Some did it for Mother Russia and others were entrapped by sex, but for Sub-Lieutenant David Bingham the motivation behind spying for the Soviet Union was a little more unusual: paying off his wife's shopping and gambling debts.
A secret report by the security services into the case of Bingham, who confessed in August 1971 to having passed eight documents on naval tactics and armaments to the Russians, reached the conclusion that he had been forced into espionage by a £5,000 debt run up by the mother of his four children. Documents released yesterday at the National Archives show that officials privately admitted Bingham had severely damaged British naval capabilities by handing over a secret volume on battle manoeuvres described by one senior commander as "almost beyond price" to Moscow.

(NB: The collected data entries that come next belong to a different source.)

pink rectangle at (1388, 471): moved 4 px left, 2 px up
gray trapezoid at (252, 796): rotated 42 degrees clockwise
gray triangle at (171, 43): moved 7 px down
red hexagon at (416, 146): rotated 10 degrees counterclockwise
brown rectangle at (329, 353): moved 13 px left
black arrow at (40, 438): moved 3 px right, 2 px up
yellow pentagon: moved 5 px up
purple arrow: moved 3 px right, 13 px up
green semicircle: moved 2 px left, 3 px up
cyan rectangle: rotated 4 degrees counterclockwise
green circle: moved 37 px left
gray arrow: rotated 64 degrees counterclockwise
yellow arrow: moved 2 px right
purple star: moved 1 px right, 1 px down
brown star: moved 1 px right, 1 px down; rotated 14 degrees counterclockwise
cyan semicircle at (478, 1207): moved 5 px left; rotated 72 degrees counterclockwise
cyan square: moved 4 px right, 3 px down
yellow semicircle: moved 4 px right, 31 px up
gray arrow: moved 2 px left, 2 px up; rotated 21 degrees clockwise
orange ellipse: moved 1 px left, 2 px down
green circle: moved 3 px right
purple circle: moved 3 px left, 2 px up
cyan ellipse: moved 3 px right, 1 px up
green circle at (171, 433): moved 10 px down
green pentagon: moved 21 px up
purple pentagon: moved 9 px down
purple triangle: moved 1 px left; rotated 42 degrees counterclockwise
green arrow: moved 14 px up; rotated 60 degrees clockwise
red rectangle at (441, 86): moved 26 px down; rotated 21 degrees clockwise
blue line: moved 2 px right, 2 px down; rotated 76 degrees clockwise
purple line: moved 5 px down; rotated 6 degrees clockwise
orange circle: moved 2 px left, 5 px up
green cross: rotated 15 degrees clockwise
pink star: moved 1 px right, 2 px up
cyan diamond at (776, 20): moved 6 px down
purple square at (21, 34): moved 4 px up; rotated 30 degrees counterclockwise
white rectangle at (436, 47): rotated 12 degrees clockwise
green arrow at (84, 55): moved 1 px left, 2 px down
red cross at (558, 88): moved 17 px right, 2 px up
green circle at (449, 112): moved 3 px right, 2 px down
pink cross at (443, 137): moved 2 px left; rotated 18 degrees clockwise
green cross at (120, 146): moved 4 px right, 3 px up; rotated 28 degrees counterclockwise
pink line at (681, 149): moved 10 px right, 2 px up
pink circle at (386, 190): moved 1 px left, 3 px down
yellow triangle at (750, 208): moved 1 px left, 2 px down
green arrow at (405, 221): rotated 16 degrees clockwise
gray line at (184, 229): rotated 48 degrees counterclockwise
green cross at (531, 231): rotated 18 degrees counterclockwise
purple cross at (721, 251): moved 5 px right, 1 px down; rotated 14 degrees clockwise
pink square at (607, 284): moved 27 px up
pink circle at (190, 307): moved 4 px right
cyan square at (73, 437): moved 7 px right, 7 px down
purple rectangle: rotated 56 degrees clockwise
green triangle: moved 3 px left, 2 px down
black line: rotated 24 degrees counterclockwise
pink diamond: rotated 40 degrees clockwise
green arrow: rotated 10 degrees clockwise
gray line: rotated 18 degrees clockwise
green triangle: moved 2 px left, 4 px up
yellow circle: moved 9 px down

The activities of Bingham, a sonar specialist on submarines and frigates who had access to documentation about Britain's nuclear weapons, were only discovered when he approached his commander in Portsmouth and confessed. MI5 investigators found that the serviceman had been handing over documentation for more than 18 months after facing mounting domestic problems caused by the spending habits of his wife, Maureen, who had run up a huge debt by playing cards and spending in expensive shops.
In one report, an officer wrote: "In October 1969 he returned home on compassionate leave following a telegram from his wife saying that she was in debt and was placing the children in care ... On rejoining his ship after leave, he assured his Captain that he had sorted the situation out. But two months later he started spying."
His wife, prompted by her debts, had initially approached the Russians.